# 6.4: Resampling Exercises

## Getting Started

### Import Libraries 

We import our standard libraries and specific objects/libraries at the top level of our notebook.

In [1]:
# Load our previous libraries and objects
import numpy as np
from ISLP import load_data

## The Bootstrap

The bootstrap approach can be applied in almost all situations. While there are several implementations of the bootstrap in Python, its use for estimating standard error is simple enough that we write our own function below for the case when our data is stored in a dataframe. We will use the `Portfolio` data set in the `ISLP` package to illustrate.

We will create a function `alpha_func()`, which takes as input a dataframe `D` assumed
to have columns `X` and `Y`, as well as a
vector `idx` indicating which observations should be used to
estimate 
$\alpha$. The function then outputs the estimate for $\alpha$ based on
the selected observations.

$$
\hat{\alpha} = \frac{\hat{\sigma}_{Y}^2-\hat{\sigma}_{XY}}{\hat{\sigma}_{X}^2+\hat{\sigma}_{Y}^2-2\hat{\sigma}_{XY}}
$$

In [2]:
Portfolio = load_data('Portfolio')
def alpha_func(D, idx):
   cov_ = np.cov(D[['X','Y']].loc[idx], rowvar=False) # https://numpy.org/doc/stable/reference/generated/numpy.cov.html
   return ((cov_[1,1] - cov_[0,1]) /
           (cov_[0,0]+cov_[1,1]-2*cov_[0,1]))

The following command estimates $\alpha$ using all 100 observations.

In [3]:
alpha_func(Portfolio, range(100))

0.57583207459283

Next we randomly select 100 observations from range(100), with replacement. This is equivalent to constructing **one** new bootstrap sample and recomputing $\alpha$ based on the new data set.

In [4]:
rng = np.random.default_rng(0) # control randomness, refer to https://numpy.org/doc/stable/reference/random/generator.html
alpha_func(D=Portfolio,
           idx=rng.choice(100, 100, replace=True))

0.6074452469619004

## Estimate standard deviation of $\hat{\alpha}$

In [24]:
bootstrap_alfas = []

def boot_SE(D, B=1000, seed=0):

    rng = np.random.default_rng(seed)
    n = D.shape[0] #number of lines

    for i in range(B):
        idx = rng.choice(D.index,
                         n,
                         replace=True)
        
        alfa = alpha_func(D, idx) #get the alfa of each execution and save

        bootstrap_alfas.append(alfa)

    print(f"Bootstrap Mean: {np.mean(bootstrap_alfas)}")
    print ("Standard Deviation: " , np.std(np.array(bootstrap_alfas)))
    print ("95% percentile: " , np.percentile(np.array(bootstrap_alfas), [2.5,97.5]))
    
    return np.std(np.array(bootstrap_alfas))

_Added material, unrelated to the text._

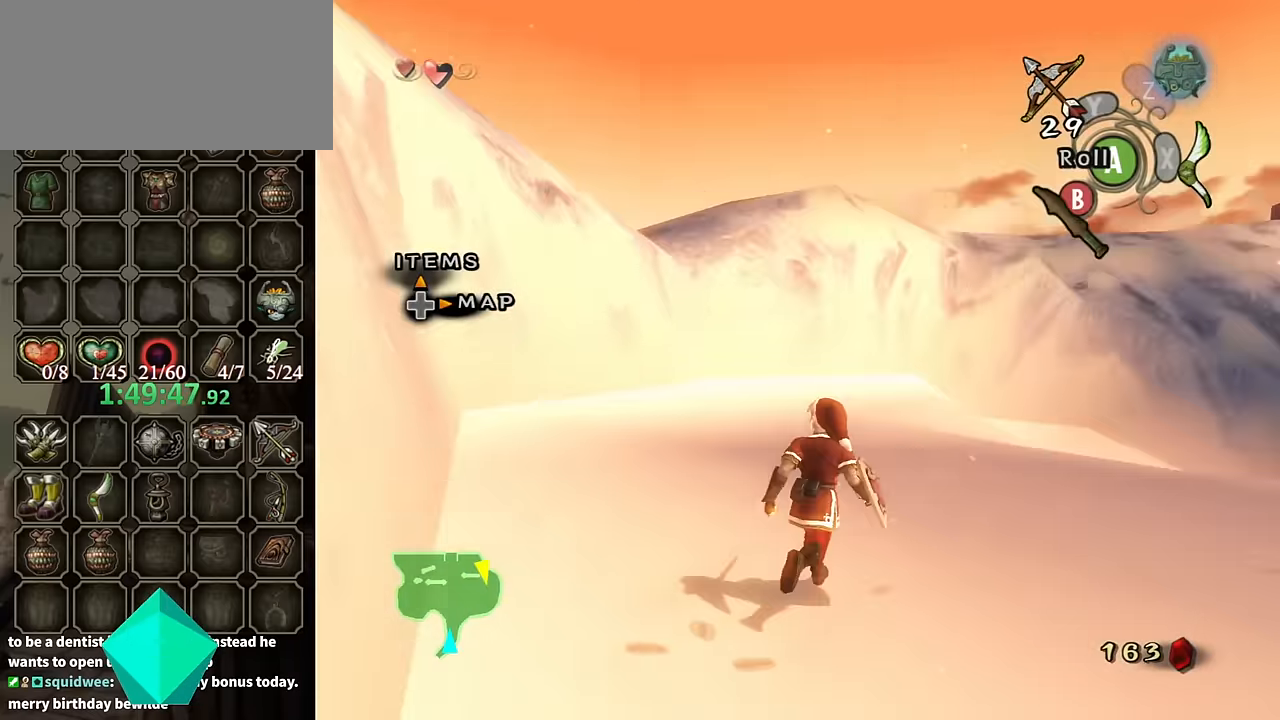
{"buttons": [], "left_stick": "up", "right_stick": "left", "events": [[133, "right_stick", "center"], [166, "left_stick", "up"], [266, "A", "down"], [300, "A", "up"], [433, "right_stick", "left"]]}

# To interpret the standard deviation (to say that it is good or bed) it is necessary to know the mean
# 
# mean: center of the distribution
#
# Standard Deviation: how spread from the mean the data points are ... (aka variability)
#
#      Low Standard Deviation: When the standard deviation is low, it indicates that 
#                              most values in the dataset are close to the mean.
#      High Standard Deviation: Conversely, a high standard deviation means that the 
#                               values are more spread out from the mean.

Let’s use our function to evaluate the accuracy of our estimate of $\alpha$ using $B = 1,000$ bootstrap replications.

In [25]:
alpha_SE = boot_SE(D=Portfolio,
                   B=1000,
                   seed=0)
alpha_SE

Bootstrap Mean: 0.5821442531025649
Standard Deviation:  0.09118176521277165
95% percentile:  [0.41334744 0.76977199]


0.09118176521277165

The final output shows that the bootstrap estimate for ${\rm SE}(\hat{\alpha})$ is $0.0912$.

*These exercises were adapted from :* James, Gareth, et al. An Introduction to Statistical Learning: with Applications in Python, Springer, 2023.